Not sure if anyone has seen this yet, but last week I had the opportunity to try out a couple of really crazy new iPod accessories. The first was a bluetooth module/headphone set. The module clipped on to the top headphone jack and remote port, and meshed pretty seamlessly with the look of the pod. A button on the headphones activated the bluetooth, and tracks and volume could be changed via controls on the headphones. Sounded pretty amazing. Apparently there is also an RCA dongle that is coming out that will allow you play your ipod on you stereo or car stereo.
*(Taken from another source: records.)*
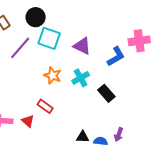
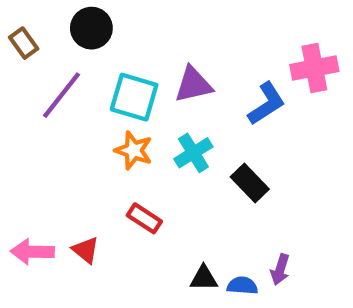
cyan square: (49, 38) -> (134, 97), moved
purple triangle: (82, 46) -> (193, 85), turned -36
red rectangle: (45, 106) -> (144, 218), moved

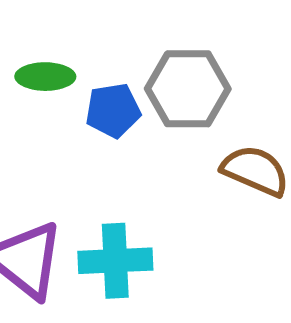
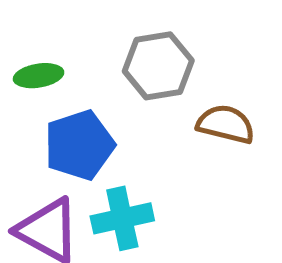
blue pentagon: (113, 110) -> (79, 145), moved, size x1.5

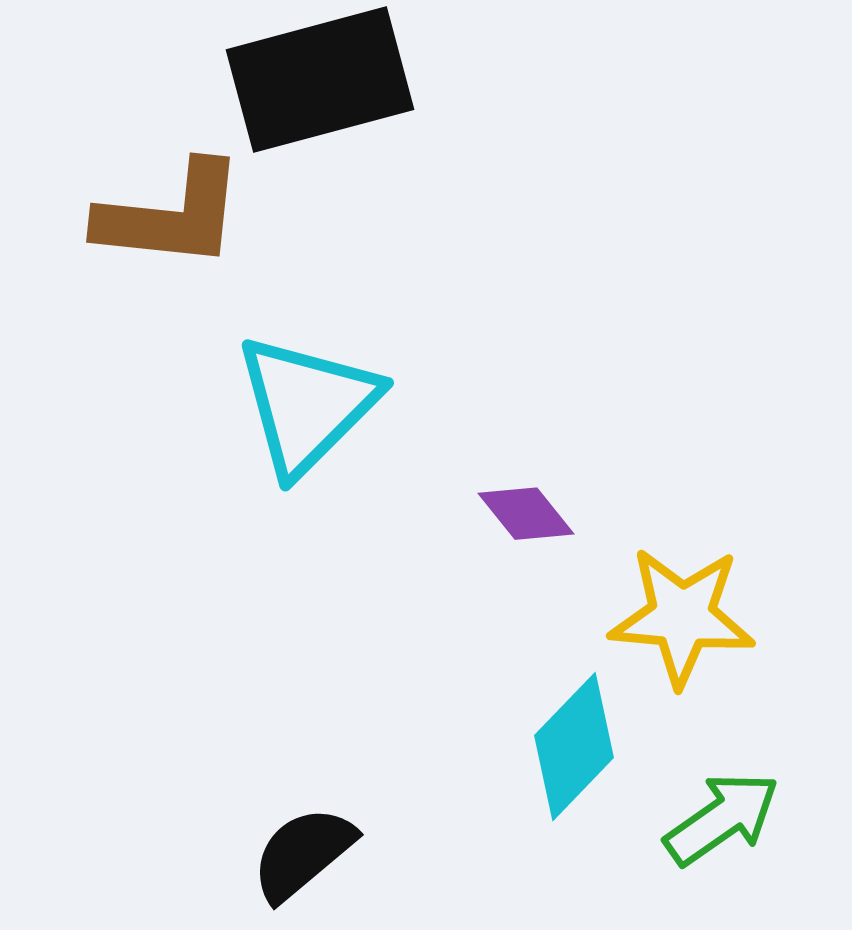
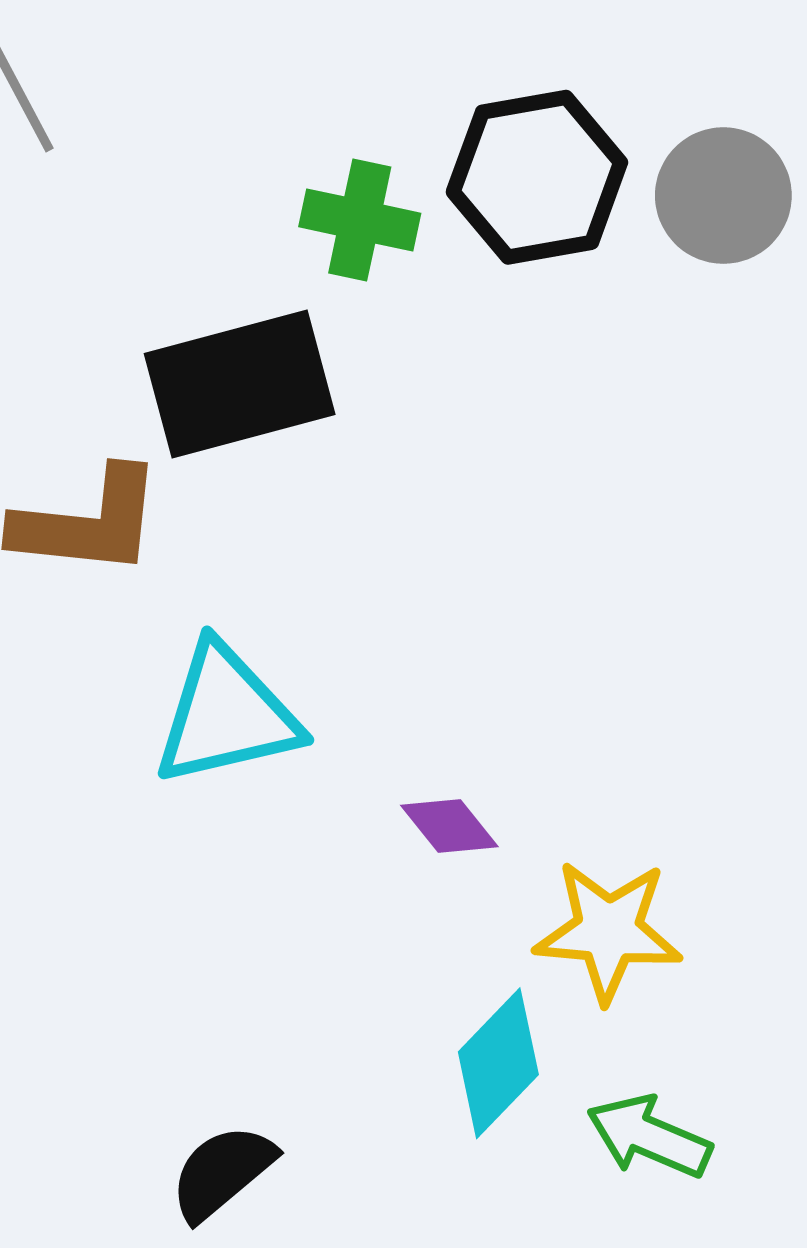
cyan triangle: (307, 405) -> (226, 715), turned 32
green arrow: (722, 819) -> (649, 1137), turned -122

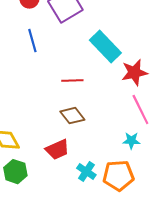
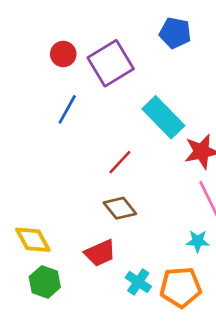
blue line: (32, 41) -> (67, 109), turned 45
red line: (72, 81) -> (120, 162), turned -45

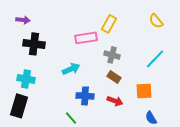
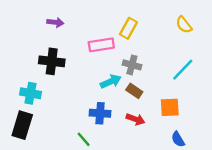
purple arrow: (23, 20) -> (55, 22), moved
black cross: (34, 44) -> (52, 61), moved
cyan arrow: (71, 69) -> (111, 81), moved

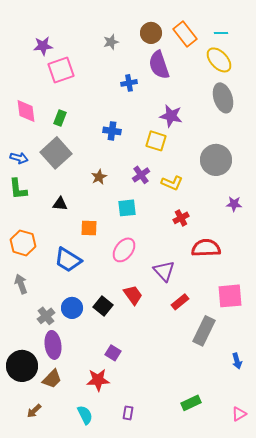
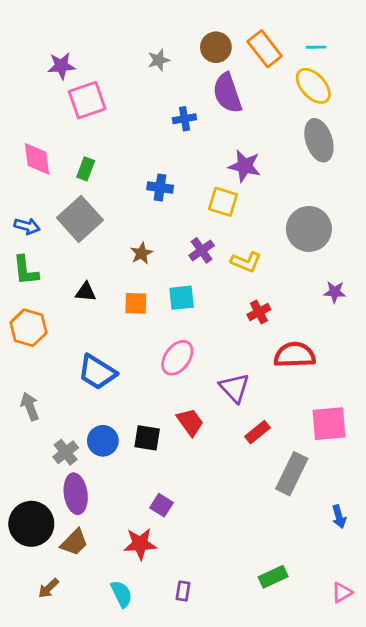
orange square: (89, 228) -> (136, 303), moved
orange hexagon: (23, 243) -> (28, 328), moved
black square: (103, 306) -> (147, 438), turned -30

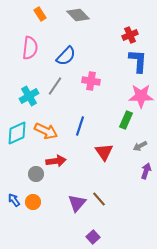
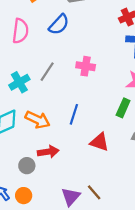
blue semicircle: (66, 56) -> (59, 25), moved
red triangle: (104, 152) -> (100, 142), turned -36

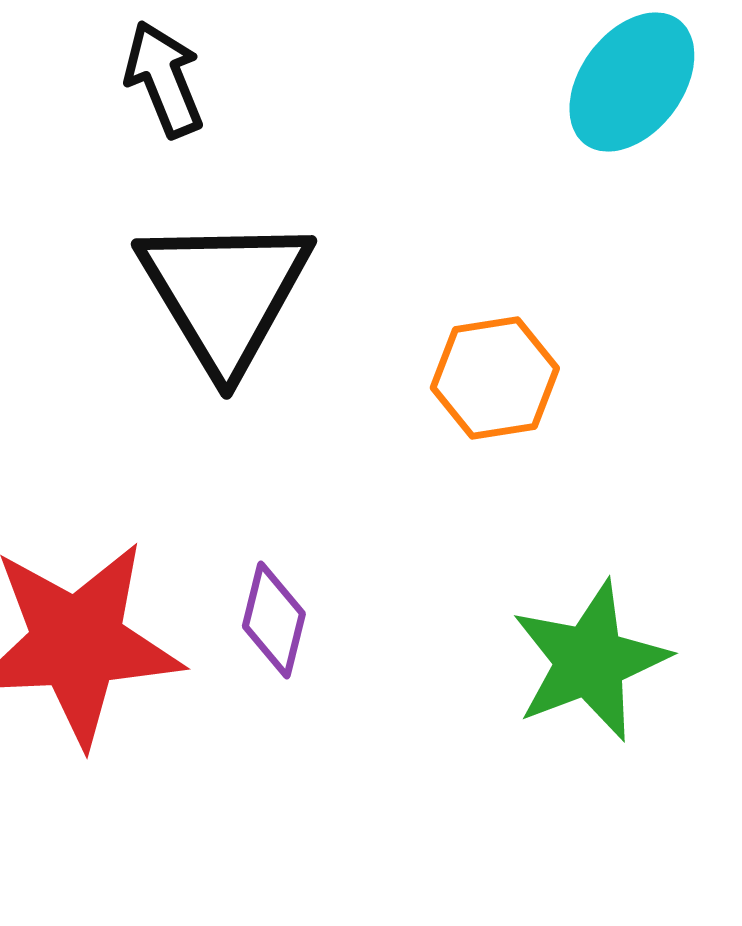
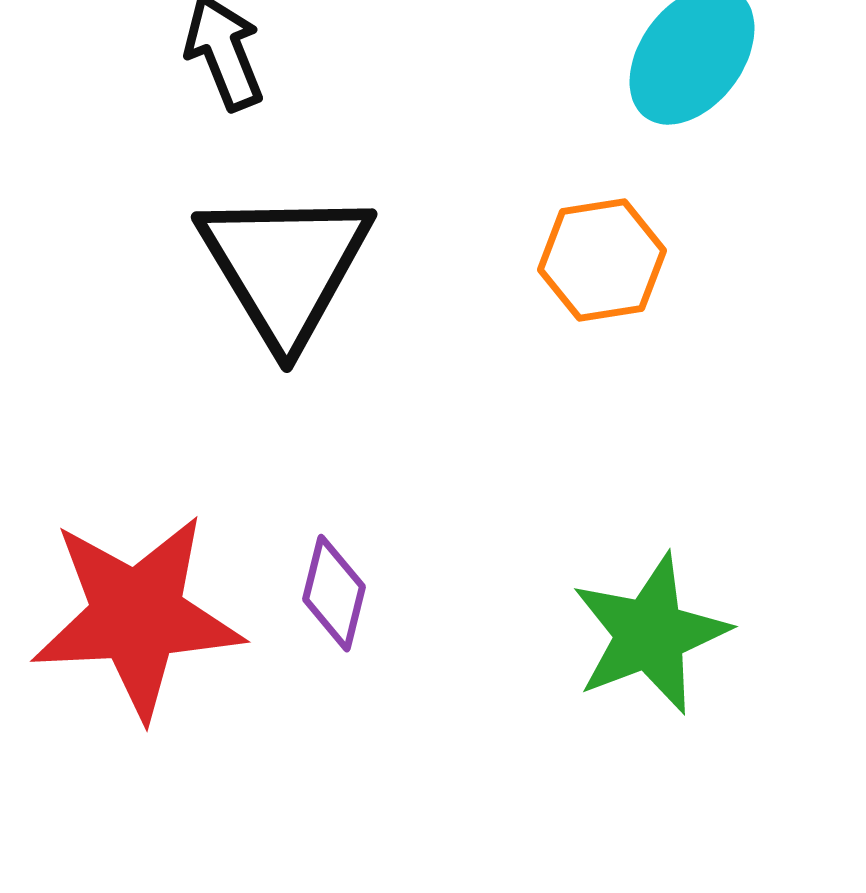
orange hexagon: (495, 378) -> (602, 260), moved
The guy also had a solar panel iPod charger / power supply that with 2 hours of light exposure could power or charge an ipod for up to 10 hours. Seemed awesome for long plane rides.

Pretty cool stuff.


----------



## monokitty (Jan 26, 2002)

Be even nicer if you told us what the company name is.


----------



## applehead (Sep 13, 2004)

I actually didn't catch the name. One of the distributors was wondering around our offices with it. Supposedly it's out in April.


----------



## used to be jwoodget (Aug 22, 2002)

Here are two BlueTooth products that work with iPods. The naviPlay that allows wireless control and the i-Tech Bluetooth media headset that allows you to use conventional earphones to listen to an iPod and switch to an incoming call from a BlueTooth phone (this one looks lame). There will surely be more products coming....


----------



## retrocactus (Jun 17, 2003)

used to be jwoodget said:


> (this one looks lame)


I disagree...I'd love that option...sure it's not truely wireless but it lets you enjoy your ipod and when a call comes in (to your phone in a pocket/backpack/etc) you can just hit the button without swapping headsets/unplugging earphones.

Just need to find a more local vendor.


----------